Is there anything specific you are looking for in the meantime? Will let you know when we have more complete docs as well soon. :slight_smile:

Health checks that work together with balenaEngine? That sounds interesting! So, how do we implement a health check on our container?

We are now building a system that is more critical than we have made up till now. So a system watchdog was to check first, learning it is already implemented :slightly_smiling_face:

Next thing we still have to act on is network connection. We have seen a lot of internet failure cases where for reasons the network is connected, internet should be available but there is no connection to the outside world. A point when NetworkManger thinks all is good, but none of our systems our Balena cloud is connected.

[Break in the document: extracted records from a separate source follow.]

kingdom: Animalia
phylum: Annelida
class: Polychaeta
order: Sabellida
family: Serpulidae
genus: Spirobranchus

@fokko We support the docker-compose standard healthchecks, which you can read more about here: https://docs.docker.com/compose/compose-file/compose-file-v2/#healthcheck

If a healthcheck fails, do you restart just the container? Can you enable a system reboot?

Hey Jason,
this is currently not possible. From the point of view of the engine, the health checks are only used to mark the state of the container, the reason the container is restarted when marked unhealthy is that the supervisor is monitoring the containers and takes care of restarting them if they are marked as unhealthy or if they exit.
Theoretically this could be implemented in the supervisor, but it is a tricky one as it could lead to some situations where the device is stuck in a reboot-loop if the container keeps getting marked as unhealthy. I wonder if there is a simpler solution to the problem you might be facing, would you mind sharing a bit more about why you would need this?

If I cannot connect to a network with access to the VPN for 30 minutes, I’d like to reboot the system.

Hello, perhaps a very simple privileged container running a test loop checking for network connectivity and issuing a system reboot via reboot command if specific network loss threshold is reached would suffice?